There seems to be some re-use of these IDs when the same entity is awarded a new contract. But we've encountered many examples where (what seems to be) the same entity is referenced with different GB-CFS identifiers.

{"id":"GB-CFS-183074","name":"10X GENOMICS"}
{"id":"GB-CFS-137874","name":"10X GENOMICS"}
{"id":"GB-CFS-85773","name":"10X GENOMICS INC"}
{"id":"GB-CFS-236315","name":"10X GENOMICS INC"}
{"id":"GB-CFS-173034","name":"10X GENOMICS INC"}
{"id":"GB-CFS-113766","name":"10X GENOMICS INC"}
{"id":"GB-CFS-155809","name":"10X GENOMICS INC"}

Even worse, there are entities which are listed with GB-CFS identifiers in some records and GB-COH in others, which complicates the matter further.
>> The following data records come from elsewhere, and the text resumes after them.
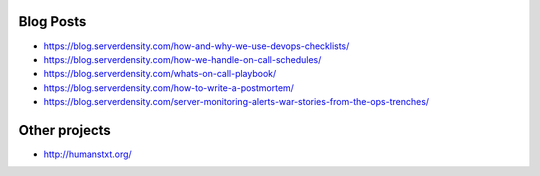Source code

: Blog Posts
==========

- https://blog.serverdensity.com/how-and-why-we-use-devops-checklists/
- https://blog.serverdensity.com/how-we-handle-on-call-schedules/
- https://blog.serverdensity.com/whats-on-call-playbook/
- https://blog.serverdensity.com/how-to-write-a-postmortem/
- https://blog.serverdensity.com/server-monitoring-alerts-war-stories-from-the-ops-trenches/

Other projects
==============

- http://humanstxt.org/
{"id":"GB-CFS-83749","name":"BIFFA WASTE SERVICES LIMITED"}
{"id":"GB-COH-00946107","name":"BIFFA WASTE SERVICES LIMITED"}

In short, identifying suppliers who were awarded multiple contracts can't be done reliably. It's entirely possible to end up with two supplier records for the same company and an inaccurate picture of its contracts. This adds another layer of complexity to what's already an unpleasant problem.

Context/Namespace

It's important to know that many types of entities (like trusts, charities, local authorities, etc) can be awarded public contracts. These don't have Companies House registration numbers, and it's unclear at this stage how many of them fall into the 59% without a GB-COH ID.

It's often possible to infer the entity type from the supplier's name if, for example, it contains words like "TRUST", "CHARITY", etc. This has some value in manual investigative efforts, but it's not a reliable approach for automated data linking.

More importantly, with the exception of GB-COH identifiers, the Contracts Finder records contain no information about the entity type, or the way it can be dereferenced.

{
    "id": "GB-CFS-244478",
    "name": "Alexandra Rose charity",
    "identifier": {
        "legalName": "Alexandra Rose charity"
    },
    "address": {
        "streetAddress": "BN1 3XG"
    },
    "details": {
        "scale": "sme",
        "vcse": false
    },
    "roles": [
        "supplier"
    ]
}

For example, suppose a charity number is indeed present as a supplier ID (maybe prefixed by GB-CFS). The record would still be missing essential context for the consumer to determine that this ID can be matched against the Charities register - or any other register, for that matter.

This can probably be addressed with a simple namespacing approach for producing these IDs. It does, however, require either a) abandoning the internal GB-CFS identifiers altogether or b) maintaining some mapping between those and the external references. The latter isn't ideal, but it's workable if this mapping is public.

                                                                            

In conclusion, there are at least three key points to the discussion around Contracts Finder identifiers:
  • Consistent use of Companies House IDs where applicable.
  • Consistency of supplier IDs across records
  • Context for dereferencing the supplier

These are all equally important in addressing this gap, particularly in an age of large-scale data processing and automated record linking. Augmenting public records with external references will be essential for delivering against the principles of public sector transparency.